[Opening Study text section]

Join Date: Aug 2012
OCD - Unwillingly losing my identity, to protect him
Just after a little bit or advice here, I'm so lost. I'm gay and have been with my boyfriend for just under a year. We both absolutely love eachother to peices, he has his own problems and I do to, who doesnt!? We both understand eachother so well... and we've not argued one time in our time together, we've had debates... so so often, but we're so deep in the way we are. We've never gone to bed on an argument and when something is upsetting one, it tears the other apart to.
I'm an OCD sufferer, and have been for most of my life. I'm 18. The main thing which seems to be affecting us most right now is the way I am, the way I act, trying to secure him.
I'm a catastrophic thinker. When he leaves me the first thing I think of is that he's going to crash and die, and before I've even had time to sit down, I'm planning his funeral. I'm torn apart by these feelings, I so often wish he'd die in my head, that isn't me thinking, that's the LAST thing I want, yet its in my head so often. He understands this isn't me thinking, it's the liar in my head - OCD. He does so much to help me understand not only myself, but my OCD, and although he doesn't suffer himself, he seems so understand so well.
Everything I do, choices I makes, things I eat, everything, becomes decided by how I think he'd react in that situation. I feel if I'm not doing the same as him, then I'm doing wrong by him, which makes me unfaithful and thus he'll die because of the way I acted.

[Closing Study text section]
[Opening Raw data section]

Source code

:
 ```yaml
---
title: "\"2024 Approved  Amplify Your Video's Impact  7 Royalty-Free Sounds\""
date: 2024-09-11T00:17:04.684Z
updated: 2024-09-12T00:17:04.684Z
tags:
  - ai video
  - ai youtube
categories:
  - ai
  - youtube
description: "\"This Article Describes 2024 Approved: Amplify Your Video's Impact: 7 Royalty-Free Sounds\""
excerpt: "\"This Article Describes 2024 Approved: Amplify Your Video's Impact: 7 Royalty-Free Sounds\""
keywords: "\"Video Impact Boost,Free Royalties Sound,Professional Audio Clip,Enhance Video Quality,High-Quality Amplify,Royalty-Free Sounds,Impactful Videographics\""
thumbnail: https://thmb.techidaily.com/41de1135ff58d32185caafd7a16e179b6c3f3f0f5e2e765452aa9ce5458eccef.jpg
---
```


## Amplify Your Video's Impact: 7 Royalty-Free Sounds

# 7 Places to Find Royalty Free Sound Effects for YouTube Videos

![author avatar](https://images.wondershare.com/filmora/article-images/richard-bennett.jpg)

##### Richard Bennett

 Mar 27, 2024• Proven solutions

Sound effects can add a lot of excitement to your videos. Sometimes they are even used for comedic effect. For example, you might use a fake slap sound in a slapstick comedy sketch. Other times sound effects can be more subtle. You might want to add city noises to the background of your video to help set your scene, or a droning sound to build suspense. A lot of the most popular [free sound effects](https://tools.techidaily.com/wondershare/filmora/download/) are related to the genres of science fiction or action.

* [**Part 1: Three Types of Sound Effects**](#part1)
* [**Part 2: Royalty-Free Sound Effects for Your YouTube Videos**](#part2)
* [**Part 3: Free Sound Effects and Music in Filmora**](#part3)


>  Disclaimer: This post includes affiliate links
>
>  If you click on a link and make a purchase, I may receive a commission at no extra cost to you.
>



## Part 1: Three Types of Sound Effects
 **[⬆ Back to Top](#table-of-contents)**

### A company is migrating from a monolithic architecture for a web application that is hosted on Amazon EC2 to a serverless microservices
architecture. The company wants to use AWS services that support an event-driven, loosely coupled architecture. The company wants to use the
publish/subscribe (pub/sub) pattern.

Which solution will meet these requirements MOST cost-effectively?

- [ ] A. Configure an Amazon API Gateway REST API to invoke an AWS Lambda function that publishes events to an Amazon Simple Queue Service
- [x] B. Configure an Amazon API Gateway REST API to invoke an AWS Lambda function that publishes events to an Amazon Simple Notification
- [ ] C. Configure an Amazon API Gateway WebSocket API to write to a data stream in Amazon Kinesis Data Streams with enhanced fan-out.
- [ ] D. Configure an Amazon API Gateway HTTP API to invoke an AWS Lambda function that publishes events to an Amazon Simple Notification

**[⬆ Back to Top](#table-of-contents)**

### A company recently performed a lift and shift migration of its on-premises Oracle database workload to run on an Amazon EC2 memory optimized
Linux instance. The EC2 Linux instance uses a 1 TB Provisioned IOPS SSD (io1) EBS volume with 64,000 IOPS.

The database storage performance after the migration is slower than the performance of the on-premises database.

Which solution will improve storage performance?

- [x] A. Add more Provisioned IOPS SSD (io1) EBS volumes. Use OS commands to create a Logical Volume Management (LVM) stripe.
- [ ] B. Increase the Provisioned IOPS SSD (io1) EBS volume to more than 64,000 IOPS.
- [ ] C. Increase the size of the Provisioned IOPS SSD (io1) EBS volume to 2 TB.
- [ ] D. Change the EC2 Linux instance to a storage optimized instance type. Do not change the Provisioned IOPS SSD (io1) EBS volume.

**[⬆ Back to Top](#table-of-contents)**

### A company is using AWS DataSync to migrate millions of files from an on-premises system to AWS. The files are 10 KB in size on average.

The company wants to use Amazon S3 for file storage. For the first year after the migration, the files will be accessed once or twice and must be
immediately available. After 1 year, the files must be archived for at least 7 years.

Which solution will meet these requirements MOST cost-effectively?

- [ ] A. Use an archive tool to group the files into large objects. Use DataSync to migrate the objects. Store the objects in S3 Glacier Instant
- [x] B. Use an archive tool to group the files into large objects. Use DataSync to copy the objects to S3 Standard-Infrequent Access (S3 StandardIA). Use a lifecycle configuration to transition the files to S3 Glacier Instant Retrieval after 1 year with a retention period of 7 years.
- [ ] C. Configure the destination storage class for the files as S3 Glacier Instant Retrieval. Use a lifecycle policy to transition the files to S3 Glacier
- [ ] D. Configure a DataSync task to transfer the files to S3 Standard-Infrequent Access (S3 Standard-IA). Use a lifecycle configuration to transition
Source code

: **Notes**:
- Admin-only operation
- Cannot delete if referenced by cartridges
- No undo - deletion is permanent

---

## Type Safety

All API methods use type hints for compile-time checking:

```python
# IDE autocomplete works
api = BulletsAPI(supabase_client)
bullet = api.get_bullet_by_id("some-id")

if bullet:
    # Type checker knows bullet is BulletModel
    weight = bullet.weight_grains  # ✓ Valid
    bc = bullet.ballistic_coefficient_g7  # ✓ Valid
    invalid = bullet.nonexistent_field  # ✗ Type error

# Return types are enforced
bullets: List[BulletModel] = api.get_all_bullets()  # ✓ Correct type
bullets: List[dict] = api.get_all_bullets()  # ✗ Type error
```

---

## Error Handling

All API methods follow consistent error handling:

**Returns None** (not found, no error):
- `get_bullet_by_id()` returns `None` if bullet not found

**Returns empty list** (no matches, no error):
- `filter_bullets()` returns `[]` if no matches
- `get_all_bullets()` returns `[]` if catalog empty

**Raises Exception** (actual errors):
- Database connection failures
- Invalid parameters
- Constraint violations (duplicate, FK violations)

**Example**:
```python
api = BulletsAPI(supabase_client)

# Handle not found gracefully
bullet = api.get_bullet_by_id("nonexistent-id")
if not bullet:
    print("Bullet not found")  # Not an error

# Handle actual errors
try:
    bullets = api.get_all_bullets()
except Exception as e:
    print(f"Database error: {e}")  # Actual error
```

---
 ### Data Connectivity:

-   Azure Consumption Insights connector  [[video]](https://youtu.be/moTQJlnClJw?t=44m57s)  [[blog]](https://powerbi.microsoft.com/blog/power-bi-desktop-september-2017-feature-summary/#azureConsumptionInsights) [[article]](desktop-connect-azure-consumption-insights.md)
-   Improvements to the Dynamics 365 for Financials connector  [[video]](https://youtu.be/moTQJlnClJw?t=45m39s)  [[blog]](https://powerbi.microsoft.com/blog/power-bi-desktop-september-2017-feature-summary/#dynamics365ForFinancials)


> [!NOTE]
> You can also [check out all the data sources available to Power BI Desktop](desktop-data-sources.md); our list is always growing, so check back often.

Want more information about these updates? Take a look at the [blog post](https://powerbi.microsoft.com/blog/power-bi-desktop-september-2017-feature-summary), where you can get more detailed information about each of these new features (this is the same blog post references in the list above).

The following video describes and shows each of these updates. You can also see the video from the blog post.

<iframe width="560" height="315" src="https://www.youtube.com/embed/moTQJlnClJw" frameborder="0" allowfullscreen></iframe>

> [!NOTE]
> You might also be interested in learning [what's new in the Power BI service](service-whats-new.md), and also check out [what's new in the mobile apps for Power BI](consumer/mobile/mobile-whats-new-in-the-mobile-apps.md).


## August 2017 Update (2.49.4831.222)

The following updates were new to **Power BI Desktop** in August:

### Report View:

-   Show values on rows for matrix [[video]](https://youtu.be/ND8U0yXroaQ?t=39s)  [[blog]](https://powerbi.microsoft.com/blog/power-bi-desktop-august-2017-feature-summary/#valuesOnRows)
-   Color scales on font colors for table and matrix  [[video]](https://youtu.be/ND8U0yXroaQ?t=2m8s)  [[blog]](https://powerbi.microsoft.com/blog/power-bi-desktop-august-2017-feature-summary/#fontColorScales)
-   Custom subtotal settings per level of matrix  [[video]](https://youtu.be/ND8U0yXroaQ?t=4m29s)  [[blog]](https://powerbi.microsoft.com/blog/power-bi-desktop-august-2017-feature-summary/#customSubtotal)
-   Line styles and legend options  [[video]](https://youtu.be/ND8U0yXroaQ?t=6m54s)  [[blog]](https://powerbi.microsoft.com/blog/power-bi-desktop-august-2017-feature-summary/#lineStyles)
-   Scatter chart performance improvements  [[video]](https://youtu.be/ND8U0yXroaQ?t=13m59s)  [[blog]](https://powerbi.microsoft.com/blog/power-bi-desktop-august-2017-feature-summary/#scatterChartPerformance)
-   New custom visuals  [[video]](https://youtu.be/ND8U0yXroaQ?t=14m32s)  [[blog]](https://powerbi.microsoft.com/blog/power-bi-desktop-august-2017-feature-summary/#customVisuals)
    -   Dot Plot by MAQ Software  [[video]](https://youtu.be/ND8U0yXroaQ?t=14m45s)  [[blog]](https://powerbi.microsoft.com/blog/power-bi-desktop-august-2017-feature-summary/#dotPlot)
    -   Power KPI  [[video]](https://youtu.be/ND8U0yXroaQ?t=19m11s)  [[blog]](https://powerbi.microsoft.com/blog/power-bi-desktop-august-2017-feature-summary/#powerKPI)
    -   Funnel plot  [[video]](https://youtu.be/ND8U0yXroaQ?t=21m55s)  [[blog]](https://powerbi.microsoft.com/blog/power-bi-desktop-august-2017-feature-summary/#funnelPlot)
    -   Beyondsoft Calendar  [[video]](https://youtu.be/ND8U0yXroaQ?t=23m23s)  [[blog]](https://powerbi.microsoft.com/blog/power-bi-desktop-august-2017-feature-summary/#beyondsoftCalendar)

[Closing Raw data section]

**Directions**
Can you quote the OCD forum post word for word, starting with "I'm a catastrophic" and going on through "way I acted."?

**Answer to this task**
I'm a catastrophic thinker. When he leaves me the first thing I think of is that he's going to crash and die, and before I've even had time to sit down, I'm planning his funeral. I'm torn apart by these feelings, I so often wish he'd die in my head, that isn't me thinking, that's the LAST thing I want, yet its in my head so often. He understands this isn't me thinking, it's the liar in my head - OCD. He does so much to help me understand not only myself, but my OCD, and although he doesn't suffer himself, he seems so understand so well.
Everything I do, choices I makes, things I eat, everything, becomes decided by how I think he'd react in that situation. I feel if I'm not doing the same as him, then I'm doing wrong by him, which makes me unfaithful and thus he'll die because of the way I acted.